Top-Down Effects of Wildlife and Bottom-up Drivers of Soils and Productivity in Intensively Managed Forest Plantations.

Intensive forest management (IFM) reduces vegetation to decrease competition for resources for planted conifer seedlings. This may alter the quality and quantity of organic inputs to the forest floor, which may affect soil and conifer productivity. IFM may also alter songbird and arthropod abundance, as well as cervid foraging, each of which may have direct or indirect effects on decomposition and mineralization processes. This study aims to determine how interactions between IFM and wildlife affect litter layer accumulation, decomposition, mineralization processes, and ultimately soil and Douglas-fir (Pseudotsuga menziessii) productivity.

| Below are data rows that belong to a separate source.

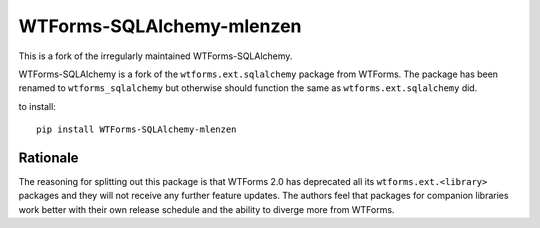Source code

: WTForms-SQLAlchemy-mlenzen
==========================

.. image:: https://travis-ci.org/mlenzen/wtforms-sqlalchemy.svg?branch=master
    :target: https://travis-ci.org/mlenzen/wtforms-sqlalchemy

This is a fork of the irregularly maintained WTForms-SQLAlchemy.

WTForms-SQLAlchemy is a fork of the ``wtforms.ext.sqlalchemy`` package from WTForms.
The package has been renamed to ``wtforms_sqlalchemy`` but otherwise should
function the same as ``wtforms.ext.sqlalchemy`` did.

to install::

    pip install WTForms-SQLAlchemy-mlenzen

Rationale
---------

The reasoning for splitting out this package is that WTForms 2.0 has
deprecated all its ``wtforms.ext.<library>`` packages and they will
not receive any further feature updates. The authors feel that packages
for companion libraries work better with their own release schedule and
the ability to diverge more from WTForms.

Four herbicide treatment plots representing a gradient of IFM intensities were established in units harvested across seven replicated blocks in the Northern Oregon Coast Range. Open-herbivory and paired songbird/cervid exclosures were constructed within each plot. Five years after harvest, O-horizons, mineral soils, and Douglas-fir needles were collected from all exclosures.

Preliminary results indicate a trend of decreasing O-horizon depth and increasing bulk density with increasing vegetation control intensity, with significant differences between controls and intensive herbicide treatments. However, despite increasing impacts to litter layer accumulation with increasing vegetation control intensity, no differences between treatments in foliar or mineral soil carbon contents, nitrogen contents, or C:N ratios were detected. Additionally, no effects of wildlife exclusion on mineral soil and foliar C, N, and C:N were observed.

Future work will seek to determine if the high degree of heterogeneity observed in terms of vegetative and detritivore communities among herbicide treatment plots and wildlife exclosures in different site locations can be linked to litter layer C, N, C:N, and stable isotopic signatures. This information may allow us to elucidate linkages between aboveground biotic heterogeneity to variability in mineral soil C, N, and C:N.